Brief A
Please rewrite the paragraph of the text on SharePoint governance that begins "All of these are important questions" more briefly, keeping its main facts.
Brief B
List each line of the listing that contains the string "step". Match case exactly.

All of these are important questions when you’re managing or governing large enterprise-scale SharePoint environments. As we know, good governance of enterprise SharePoint and OneDrive environments is critical to successfully managing them and feeling confident that we’re not leaking data or exposing ourselves to risk. Its hard (or impossible) to govern these environments without good and timely data, which Project Archimedes can now provide.

Components Involved and High-Level Setup

There are several components involved and steps to follow in order to leverage Project Archimedes to capture and report on these types of analytics.

1. Azure Subscription and Azure Resource Group

  • There are several Azure components involved so you will need an Azure subscription. The Azure subscription can be Azure Pay as you Go.
  • It must be in the same tenant as the Microsoft 365 tenant from which you wish to pull data, and both must be part of the same Azure AD tenancy.
  • We recommend that you create a new Azure Resource Group for this subscription and assign the Azure components involved below to it, with the appropriate RBAC controls.

2. Approvers Group (mail-enabled security group)

Given data
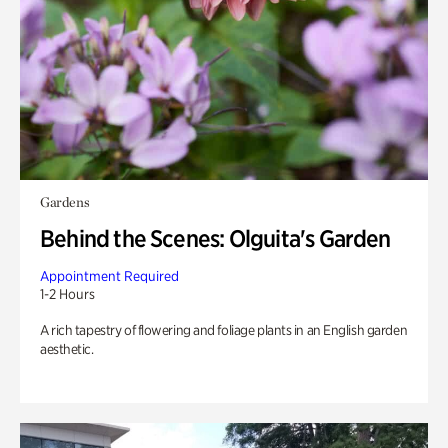
Gardens
Behind the Scenes: Olguita's Garden
Appointment Required
1-2 Hours
A rich tapestry of flowering and foliage plants in an English garden
aesthetic.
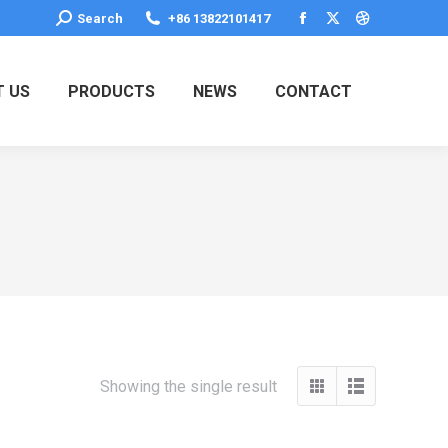
Search:
Search
+86 13822101417
Facebook
X
Dribbble
page
page
page
opens
opens
opens
 US
PRODUCTS
NEWS
CONTACT
in
in
in
new
new
new
window
window
window
Showing the single result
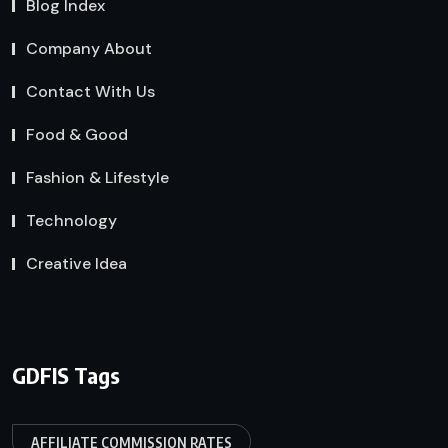
Blog Index
Company About
Contact With Us
Food & Good
Fashion & Lifestyle
Technology
Creative Idea
GDFIS Tags
AFFILIATE COMMISSION RATES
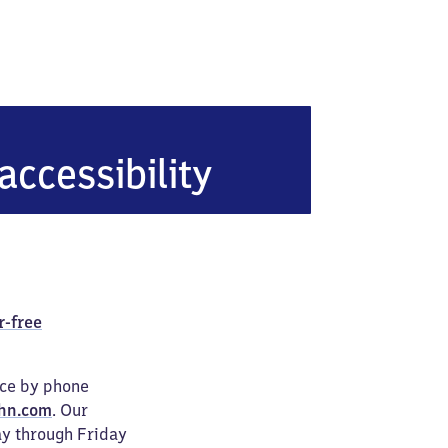
accessibility
r-free
ice by phone
hn.com
. Our
ay through Friday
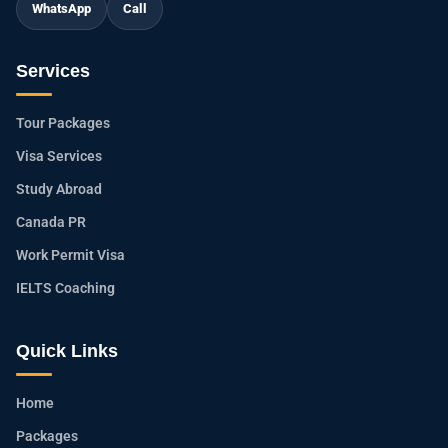
WhatsApp
Call
Services
Tour Packages
Visa Services
Study Abroad
Canada PR
Work Permit Visa
IELTS Coaching
Quick Links
Home
Packages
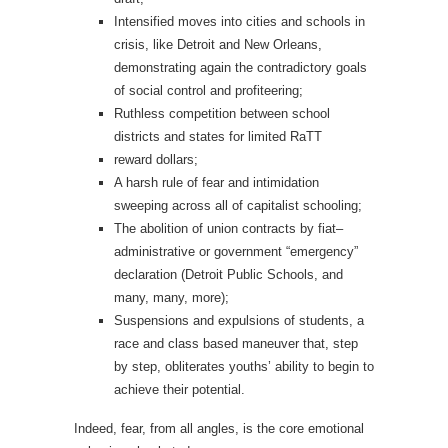
Intensified moves into cities and schools in
crisis, like Detroit and New Orleans,
demonstrating again the contradictory goals
of social control and profiteering;
Ruthless competition between school
districts and states for limited RaTT
reward dollars;
A harsh rule of fear and intimidation
sweeping across all of capitalist schooling;
The abolition of union contracts by fiat–
administrative or government “emergency”
declaration (Detroit Public Schools, and
many, many, more);
Suspensions and expulsions of students, a
race and class based maneuver that, step
by step, obliterates youths’ ability to begin to
achieve their potential.
Indeed, fear, from all angles, is the core emotional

Written solution A
These are key questions for anyone managing or governing large enterprise-scale SharePoint environments. Good governance of enterprise SharePoint and OneDrive is critical to managing them well and to being confident that data isn't leaking and risk isn't being taken on. Governing these environments is hard or even impossible without good, timely data, and Project Archimedes can now supply it.

Written solution B
race and class based maneuver that, step
by step, obliterates youths’ ability to begin to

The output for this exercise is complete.